Top of RECORDED DATA
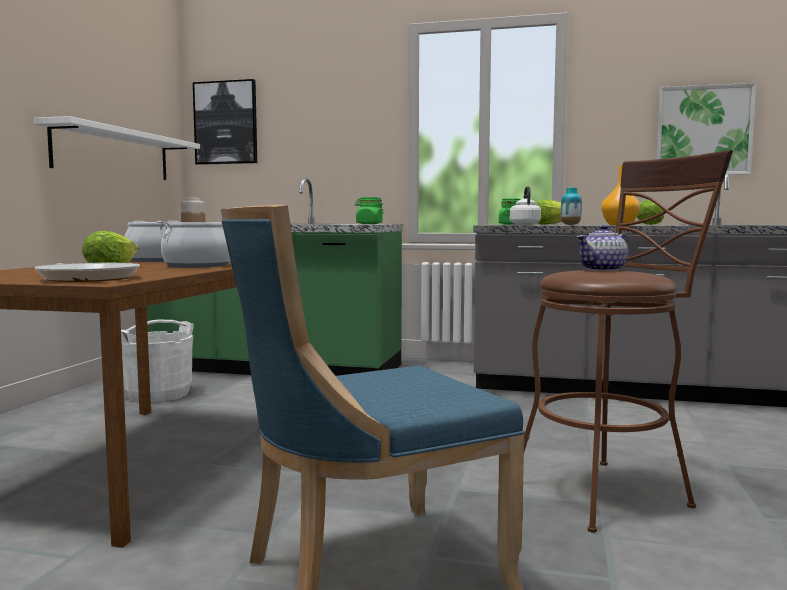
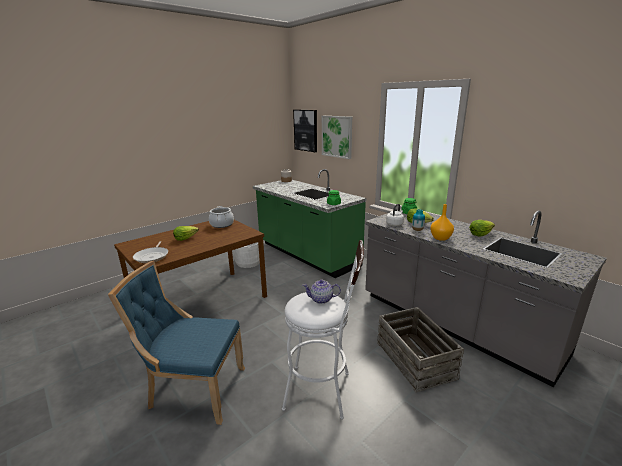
camera: 35 degrees right, 15 degrees up
white shelf [34,116,200,180] -> none
cooking pot [157,221,230,268] -> none
brown stool [524,150,733,533] -> white stool [282,240,364,420]
picture [656,83,756,175] -> picture moved to [322,116,352,159]
none -> crate [377,307,464,393]

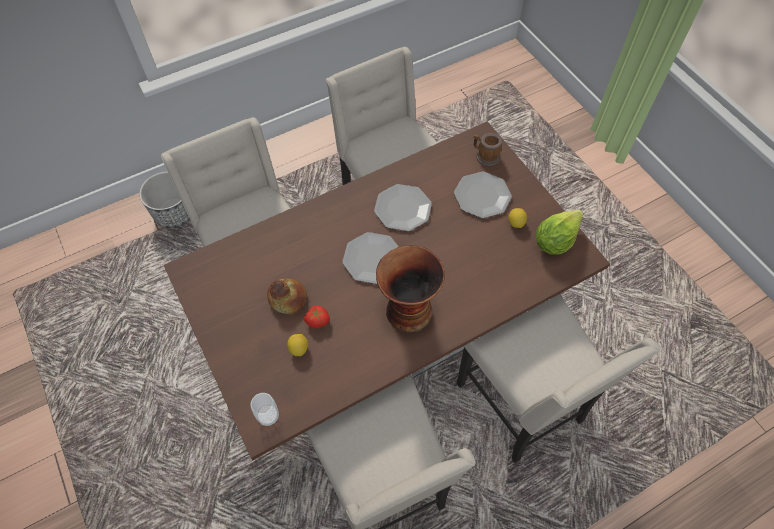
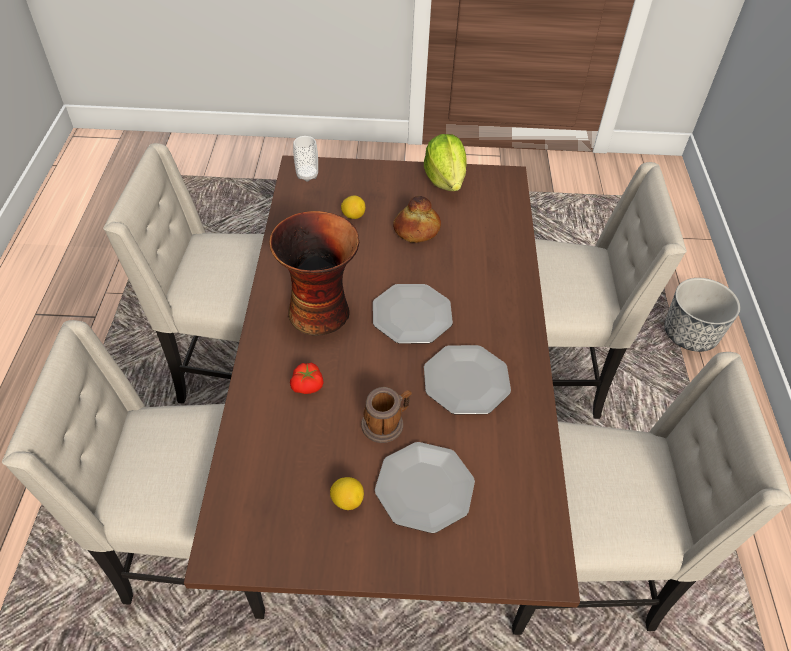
camera: 120 degrees right, 10 degrees down
tomato [304,306,330,328] -> tomato moved to [290,362,323,394]
mug [473,133,502,166] -> mug moved to [361,387,412,443]
lettuce [536,210,583,255] -> lettuce moved to [424,134,467,191]

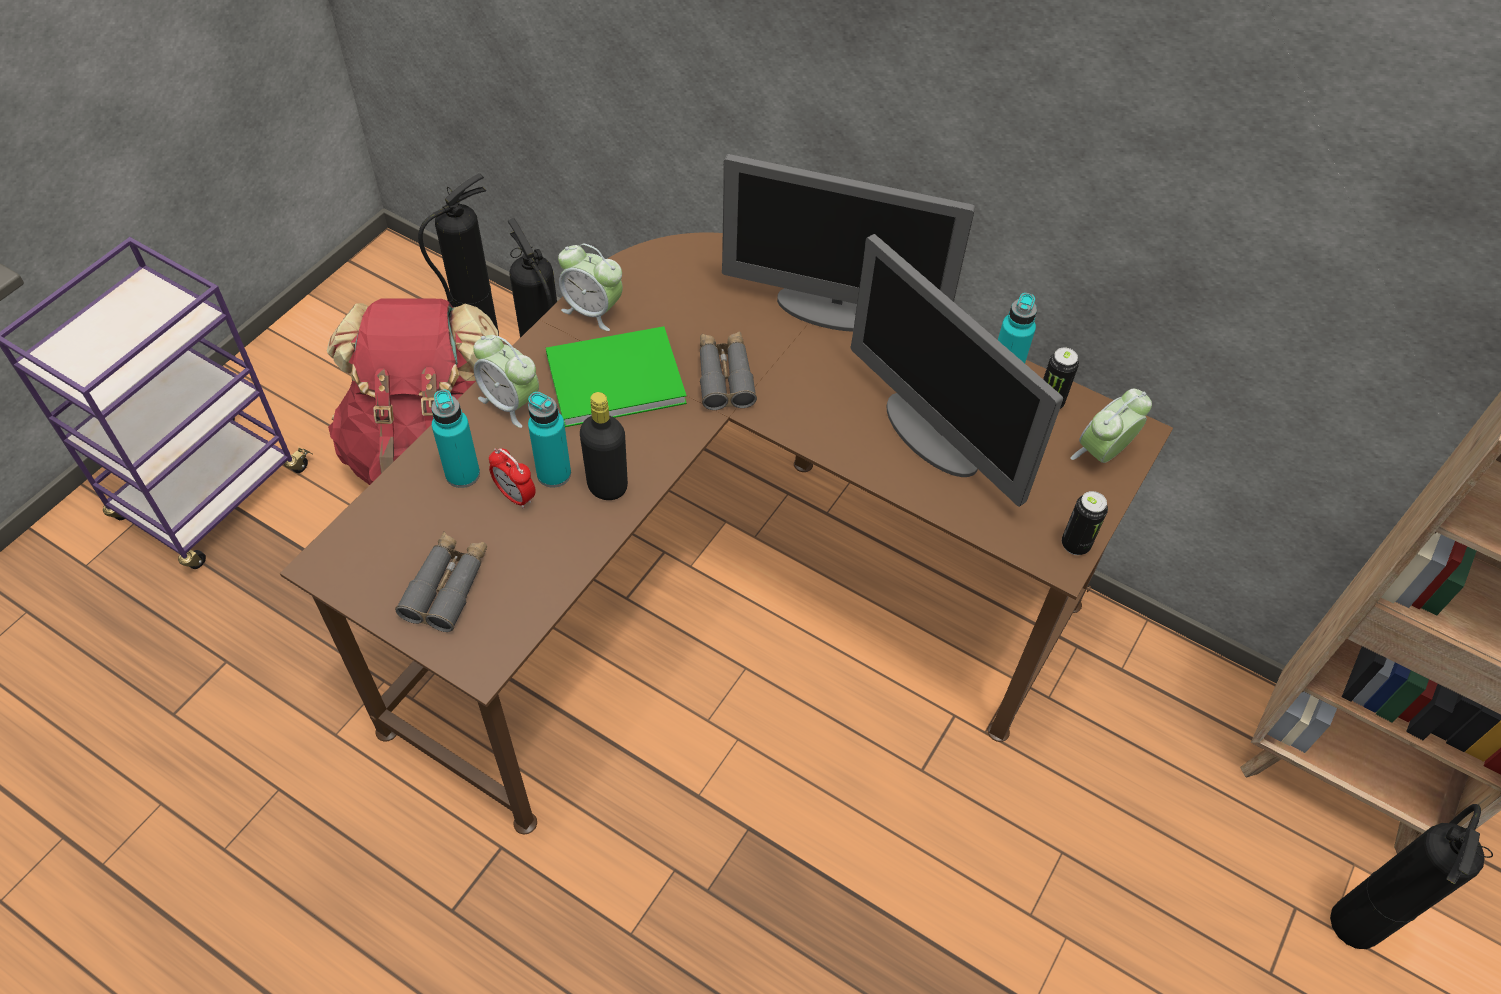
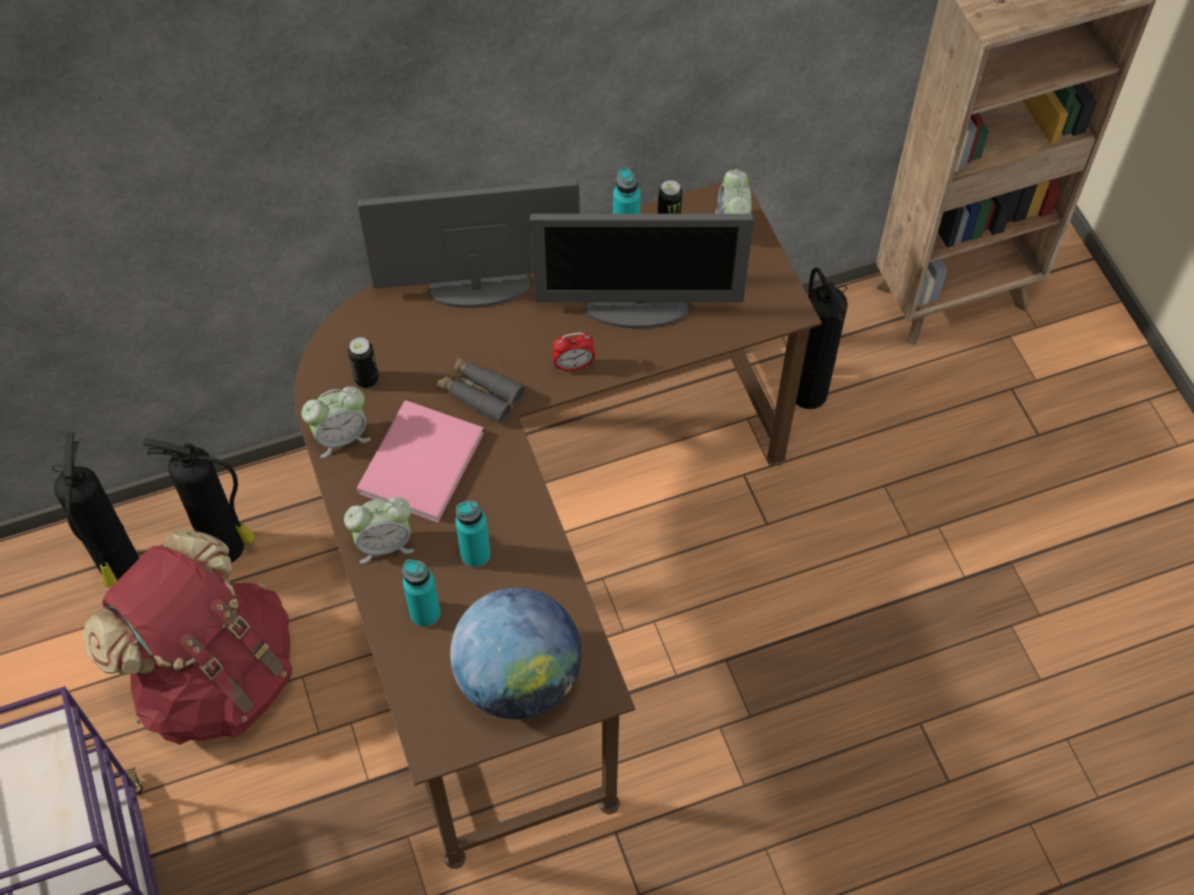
camera: 50 degrees left, 5 degrees up
grey binoculars [395,531,487,632] -> globe [450,587,582,720]
alarm clock [489,448,536,508] -> alarm clock moved to [552,333,595,372]
green book [546,326,687,427] -> pink book [356,400,484,523]
black bottle [580,392,628,500] -> none
monitor [722,154,975,332] -> monitor turned 150 degrees counterclockwise [358,179,580,308]
can [1062,491,1108,555] -> can moved to [348,337,379,388]
fire extinguisher [1330,804,1493,949] -> fire extinguisher moved to [796,267,848,409]

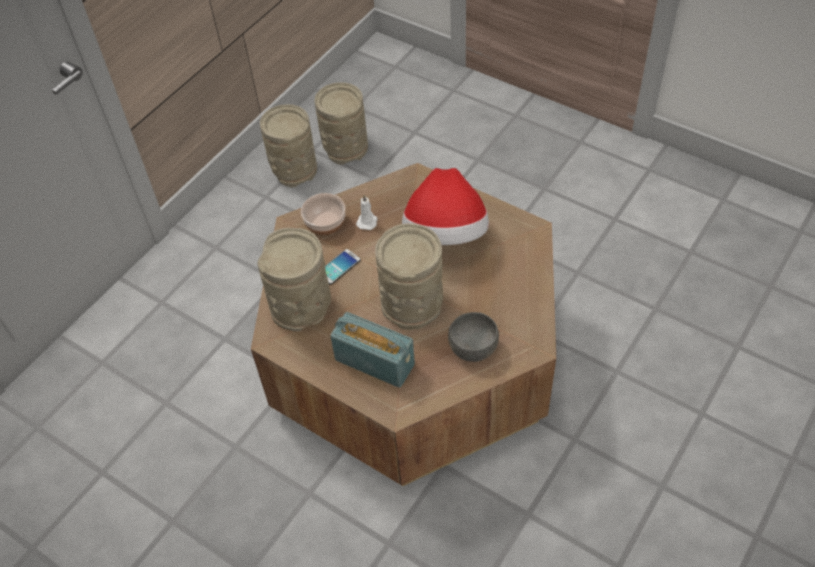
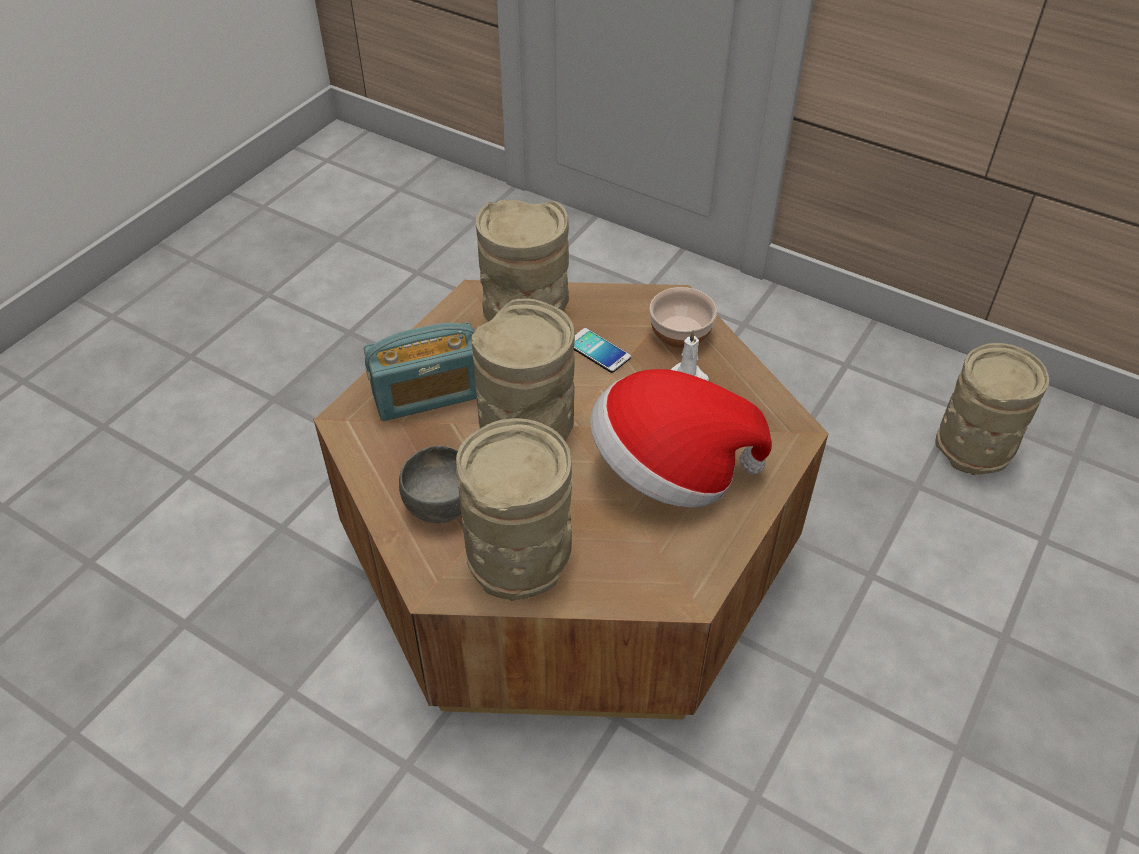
camera: 85 degrees right, 5 degrees down
beige vase [260,104,317,188] -> beige vase moved to [456,418,572,601]
radio [330,312,415,388] -> radio turned 45 degrees clockwise [364,322,477,421]

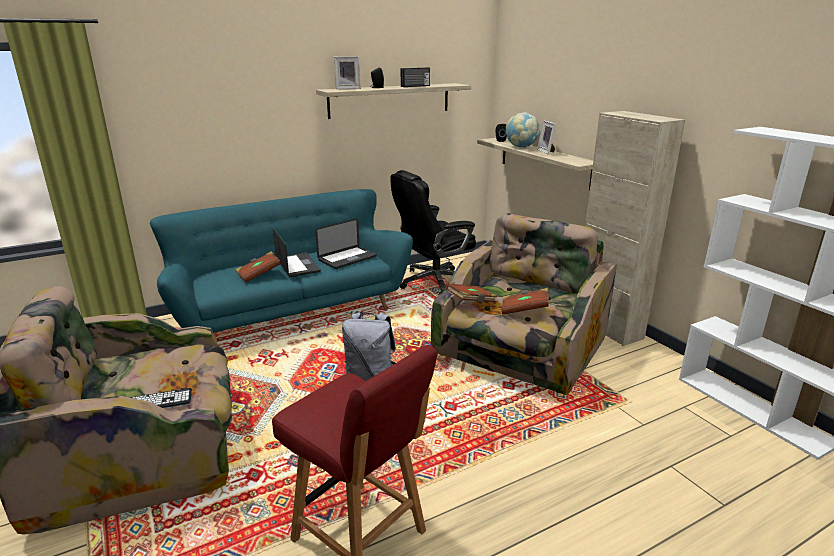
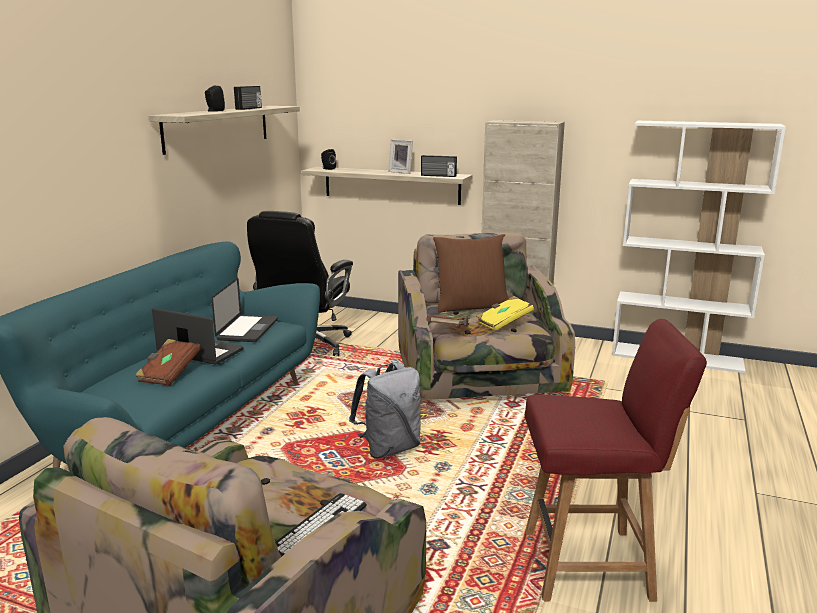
camera: 40 degrees left, 5 degrees down
picture frame [334,56,361,89] -> none
brown book [501,288,549,314] -> yellow book [476,296,534,331]
globe [506,112,540,148] -> none
none -> radio [421,155,457,177]
none -> brown pillow [433,234,509,312]

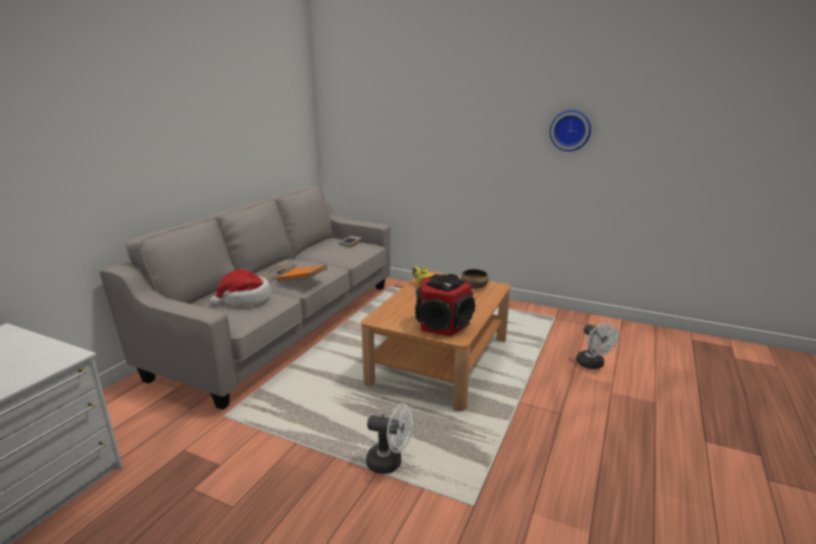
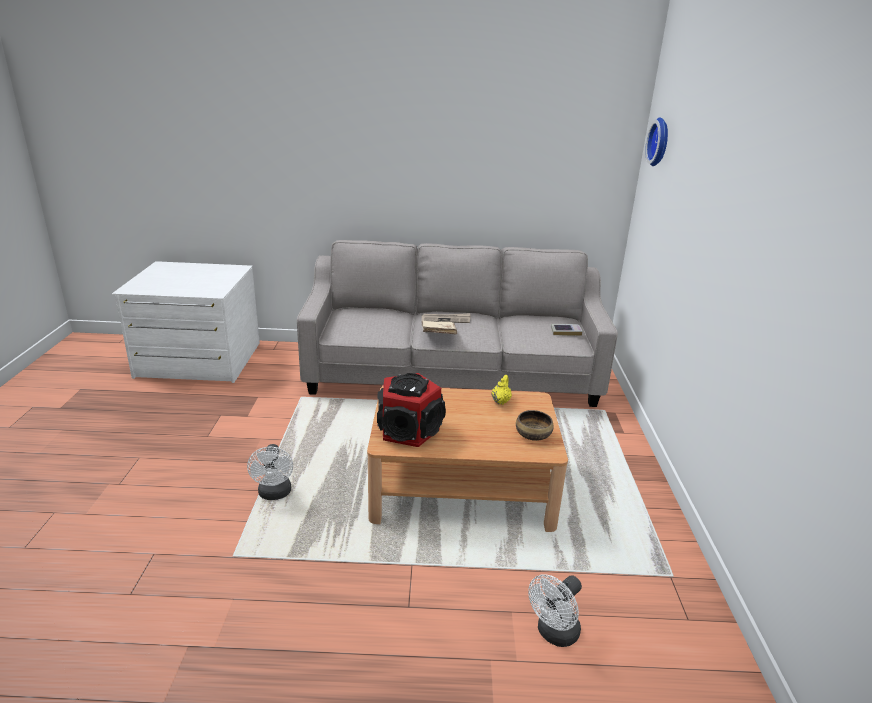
camera: 65 degrees right, 5 degrees up
hat [209,269,271,307] -> none
orange book [276,264,328,282] -> beige book [421,321,457,334]
wall clock [550,110,591,151] -> wall clock moved to [645,117,668,166]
Bottom of RECORDED DATA
* [PROBLEM DESCRIPTION]: Write out the whole listing again, exactly, with no pictures.

* [RESULT FOR THIS EXERCISE]:
camera: 35 degrees right, 15 degrees up
white shelf [34,116,200,180] -> none
cooking pot [157,221,230,268] -> none
brown stool [524,150,733,533] -> white stool [282,240,364,420]
picture [656,83,756,175] -> picture moved to [322,116,352,159]
none -> crate [377,307,464,393]

camera: 120 degrees right, 10 degrees down
tomato [304,306,330,328] -> tomato moved to [290,362,323,394]
mug [473,133,502,166] -> mug moved to [361,387,412,443]
lettuce [536,210,583,255] -> lettuce moved to [424,134,467,191]

camera: 50 degrees left, 5 degrees up
grey binoculars [395,531,487,632] -> globe [450,587,582,720]
alarm clock [489,448,536,508] -> alarm clock moved to [552,333,595,372]
green book [546,326,687,427] -> pink book [356,400,484,523]
black bottle [580,392,628,500] -> none
monitor [722,154,975,332] -> monitor turned 150 degrees counterclockwise [358,179,580,308]
can [1062,491,1108,555] -> can moved to [348,337,379,388]
fire extinguisher [1330,804,1493,949] -> fire extinguisher moved to [796,267,848,409]

camera: 85 degrees right, 5 degrees down
beige vase [260,104,317,188] -> beige vase moved to [456,418,572,601]
radio [330,312,415,388] -> radio turned 45 degrees clockwise [364,322,477,421]

camera: 40 degrees left, 5 degrees down
picture frame [334,56,361,89] -> none
brown book [501,288,549,314] -> yellow book [476,296,534,331]
globe [506,112,540,148] -> none
none -> radio [421,155,457,177]
none -> brown pillow [433,234,509,312]

camera: 65 degrees right, 5 degrees up
hat [209,269,271,307] -> none
orange book [276,264,328,282] -> beige book [421,321,457,334]
wall clock [550,110,591,151] -> wall clock moved to [645,117,668,166]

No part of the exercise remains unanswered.